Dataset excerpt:
______________________________

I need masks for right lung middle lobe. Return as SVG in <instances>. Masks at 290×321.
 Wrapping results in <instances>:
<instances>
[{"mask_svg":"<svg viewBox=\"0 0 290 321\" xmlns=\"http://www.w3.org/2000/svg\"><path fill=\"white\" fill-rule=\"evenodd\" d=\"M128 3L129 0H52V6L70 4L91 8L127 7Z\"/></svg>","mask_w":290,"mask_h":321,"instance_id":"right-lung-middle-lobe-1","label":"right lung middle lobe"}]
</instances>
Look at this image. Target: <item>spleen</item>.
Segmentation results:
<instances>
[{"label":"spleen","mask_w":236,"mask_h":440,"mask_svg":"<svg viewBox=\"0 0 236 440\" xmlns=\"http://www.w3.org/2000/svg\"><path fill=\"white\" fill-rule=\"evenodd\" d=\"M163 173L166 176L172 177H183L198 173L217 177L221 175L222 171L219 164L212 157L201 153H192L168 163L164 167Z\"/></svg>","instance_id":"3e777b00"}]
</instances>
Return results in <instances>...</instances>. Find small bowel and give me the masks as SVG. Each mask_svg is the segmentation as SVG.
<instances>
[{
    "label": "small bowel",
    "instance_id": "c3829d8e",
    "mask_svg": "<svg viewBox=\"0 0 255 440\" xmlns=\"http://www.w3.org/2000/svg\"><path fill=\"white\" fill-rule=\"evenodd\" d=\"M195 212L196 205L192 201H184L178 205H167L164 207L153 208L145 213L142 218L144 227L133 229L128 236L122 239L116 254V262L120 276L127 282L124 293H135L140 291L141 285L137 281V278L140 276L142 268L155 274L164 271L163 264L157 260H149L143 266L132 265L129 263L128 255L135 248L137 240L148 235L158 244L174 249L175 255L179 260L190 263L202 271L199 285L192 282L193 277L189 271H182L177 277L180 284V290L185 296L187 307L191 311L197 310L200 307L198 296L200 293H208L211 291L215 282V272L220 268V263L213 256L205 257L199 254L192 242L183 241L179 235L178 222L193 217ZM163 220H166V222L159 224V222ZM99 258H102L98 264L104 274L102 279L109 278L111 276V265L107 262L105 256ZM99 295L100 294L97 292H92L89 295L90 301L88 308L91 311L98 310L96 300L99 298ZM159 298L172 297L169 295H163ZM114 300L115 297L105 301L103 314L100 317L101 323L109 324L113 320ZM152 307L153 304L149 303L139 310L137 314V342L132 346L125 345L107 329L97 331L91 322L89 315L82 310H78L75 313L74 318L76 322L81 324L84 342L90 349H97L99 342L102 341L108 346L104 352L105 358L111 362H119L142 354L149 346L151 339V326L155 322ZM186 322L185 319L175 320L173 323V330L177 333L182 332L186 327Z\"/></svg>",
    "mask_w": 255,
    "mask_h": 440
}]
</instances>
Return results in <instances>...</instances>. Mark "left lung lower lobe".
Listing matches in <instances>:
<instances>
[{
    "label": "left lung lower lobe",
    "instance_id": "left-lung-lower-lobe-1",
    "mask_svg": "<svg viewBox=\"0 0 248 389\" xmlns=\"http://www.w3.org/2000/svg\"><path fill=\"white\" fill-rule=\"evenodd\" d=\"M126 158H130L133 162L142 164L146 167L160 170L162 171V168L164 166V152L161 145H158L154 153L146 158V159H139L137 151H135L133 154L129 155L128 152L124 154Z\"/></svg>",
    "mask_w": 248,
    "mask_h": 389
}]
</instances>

______________________________

→ **DIRECTIONS**: Report each line of the data above that contains the string "right", copying every such line in full.

→ **TASK ANSWER**:
I need masks for right lung middle lobe. Return as SVG in <instances>. Masks at 290×321.
[{"mask_svg":"<svg viewBox=\"0 0 290 321\" xmlns=\"http://www.w3.org/2000/svg\"><path fill=\"white\" fill-rule=\"evenodd\" d=\"M128 3L129 0H52V6L70 4L91 8L127 7Z\"/></svg>","mask_w":290,"mask_h":321,"instance_id":"right-lung-middle-lobe-1","label":"right lung middle lobe"}]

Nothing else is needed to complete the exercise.